In many of the open spaces at the temple level, they have prostration areas. Chock full of small wooden platforms, about the width of a small bed set up on two bricks in the front and like half a brick in the back, so that they slope upward. The platforms are polished smooth by the work of the people doing the prostrations. Usually they place a pad underneath where their bodies will hit, and another for their head. They use pads under their hands that slide them forward so that they can land on their knees then belly and then put their forehead down with their arms outstretched, and then they pull themselves back to standing and do it again. Over and over, it is quite wild to see.

Because of our ceremony, the place was packed to the gills with people sitting everywhere they could. on platforms under some tents set up for the occasion and just anywhere.

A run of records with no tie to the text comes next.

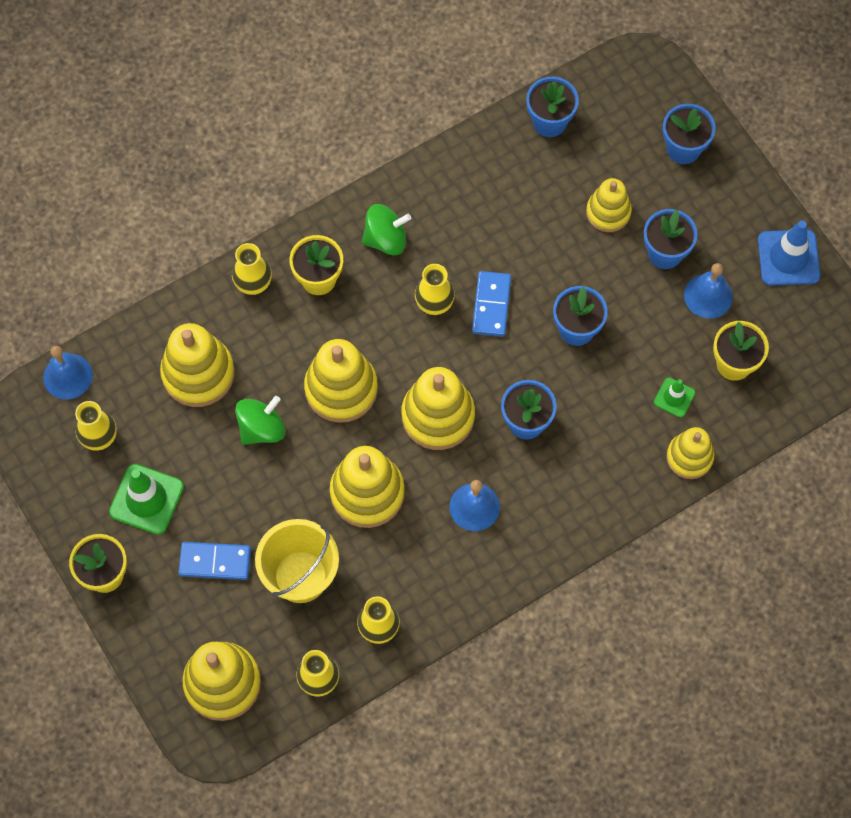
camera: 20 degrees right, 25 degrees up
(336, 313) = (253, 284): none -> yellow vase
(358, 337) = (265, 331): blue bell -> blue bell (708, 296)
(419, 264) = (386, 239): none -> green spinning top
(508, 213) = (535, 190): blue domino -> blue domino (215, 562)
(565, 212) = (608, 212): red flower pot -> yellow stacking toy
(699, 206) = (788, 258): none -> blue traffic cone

To enter the immediate temple area, where we sat for the prayers you have to go down a flight of stairs. All shoes must be removed before you head down. If you don't go down, there are two grassy areas where you can sit and still hear the prayers. When the Lama was speaking though, there were two chanting groups going at the same time so it was a cacaphony of different prayers in different asian languages. Kinda fun and kinda skitzo at the same time.

Outside of the temple proper is a magnificent meditation garden. No one is in there. I found out that it costs 100 rupees if you want to go in and meditate. I could pay 20 rupees backsheesh though and get a tour, which I did. It was really beautiful.

I forgot to mention my favorite place. Also in the area surrounding the temple is a little tea shop, outdoors, with three beautiful, dirty, but beautiful young boys working. Everyday I went and had a tea, or a puree or a lassie, or sometimes all three there, it was a good thing.

Out back, through the main entrance and the swarm of beggars is a road with a row of restaurants. These are all tented structures with hanging lights serving mostly Tibetan, Bhutanese, or some form of asian inspired food. Mostly I have gone with the Ani and we have momo, either steamed or fried, or noodles of some sort. The food can be dull or tasty depending on the place, I have been too frightened to look in the kitchen of any of them, but...I have not gotten sick yet, so...that is good.

And that is my detail of Boud Gaya. It is warm, about 78 degrees and humid, I am gonna get out from this small dark internet place and try to enjoy the last day. Now that all the hubub of the Karmapa Lama prayers is over, it is more peaceful and less...aggressive. So...out I go. Leaving tonight back to Nepal!

Cheers

Closing Prayers

In a beautiful ending ceremony, marking the last puja of the week, rice and flowers were distributed and then thrown into the air. Ceremonial white silk scarves were tossed into the Bodhie Tree, it was a beautiful ceremony, everyone laughing everyone smiling. Nice way to end a long period of prayer.

Tomorrow is a free day and Tuesday we head back to Nepal. I will be glad to be in the hills again, in the cooler, (somewhat) cleaner air.